Komainu statues at Akagami Shrine
Komainu are paired statues of mythical creatures called “lion-dogs.” The photo shows the komainu at Akagami Shrine in Akita Prefecture. The dog statue on the left has a closed mouth, and the lion statue on the right has an open mouth.

In 2015, with the Shrine’s priest in attendance, I used a knife to scrape trace amounts of samples from the statues. To increase the precision of calendar-year calibration using the Wiggle Matching method, I took samples from the annual growth rings of the wood at 10- to 20-year intervals and analyzed them using AMS. As a result, I found that the wood used for the statues came from sometime between the sixth and 11th century.

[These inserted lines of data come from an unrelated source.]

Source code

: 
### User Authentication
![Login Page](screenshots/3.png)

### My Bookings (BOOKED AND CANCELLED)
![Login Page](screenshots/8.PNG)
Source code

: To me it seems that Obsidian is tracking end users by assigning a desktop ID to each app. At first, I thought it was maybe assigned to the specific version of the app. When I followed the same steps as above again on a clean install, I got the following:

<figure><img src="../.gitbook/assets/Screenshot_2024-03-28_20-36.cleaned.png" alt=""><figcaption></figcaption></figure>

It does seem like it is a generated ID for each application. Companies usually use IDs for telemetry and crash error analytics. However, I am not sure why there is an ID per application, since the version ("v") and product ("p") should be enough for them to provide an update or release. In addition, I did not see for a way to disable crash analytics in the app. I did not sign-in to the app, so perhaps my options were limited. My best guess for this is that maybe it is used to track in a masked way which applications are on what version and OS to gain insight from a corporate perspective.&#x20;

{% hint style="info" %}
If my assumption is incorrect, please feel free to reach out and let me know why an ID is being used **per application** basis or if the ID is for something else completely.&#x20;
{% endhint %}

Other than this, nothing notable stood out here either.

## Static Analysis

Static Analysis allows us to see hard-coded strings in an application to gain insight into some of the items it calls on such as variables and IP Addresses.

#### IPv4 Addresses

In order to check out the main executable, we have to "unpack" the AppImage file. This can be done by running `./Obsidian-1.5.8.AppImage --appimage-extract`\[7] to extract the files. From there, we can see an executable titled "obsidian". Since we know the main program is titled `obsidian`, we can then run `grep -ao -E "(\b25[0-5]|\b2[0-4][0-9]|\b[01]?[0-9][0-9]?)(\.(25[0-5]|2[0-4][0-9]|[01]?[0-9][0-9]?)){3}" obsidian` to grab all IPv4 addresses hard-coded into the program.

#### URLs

This was the dating of the wood – not when the statues were carved – but it would be unusual for a statue to be made from wood that had been kept for centuries. As the Shrine is said to have been built in the year 860, the date range for the wood in the komainu statues can thus serve as data supporting that assumption. Using a chronological approach to examine these wooden komainu statues would have been difficult, so by providing quantitative dating results, I hope that I have contributed to the further protection of these cultural assets. I still have several questions, however. For example, how did the komainu statues, which should have been delivered to Nara and Kyoto from continental Asia, end up in Akita? Was the transportation route from Nara/Kyoto to Akita already established at the time? Or was the Oga Peninsula one of the international trading bases? The survey stimulated my imagination a lot.

Wanting to communicate the genuine thrill of engaging in scientific inquiry such as the above, I am leading a project called “School for Marine Sciences and Local Hopes in Amami” to establish an educational base in Amami (Kagoshima Prefecture) in collaboration with the local community. I hope to be able to use carbon-14 dating in our research to determine the ages of habu snakes in the area.

Small AMS
Small AMS system installed at the Laboratory for Accelerator Mass Spectrometry of the Atmosphere and Ocean Research Institute
Samples dated using AMS
AMS can be used to date even a trace sample (an amount equal to the tip of the lead of a mechanical pencil). Whale fins and human teeth can also be dated using this system.


* This article was originally printed in Tansei 47 (Japanese language only). All information in this article is as of September 2023.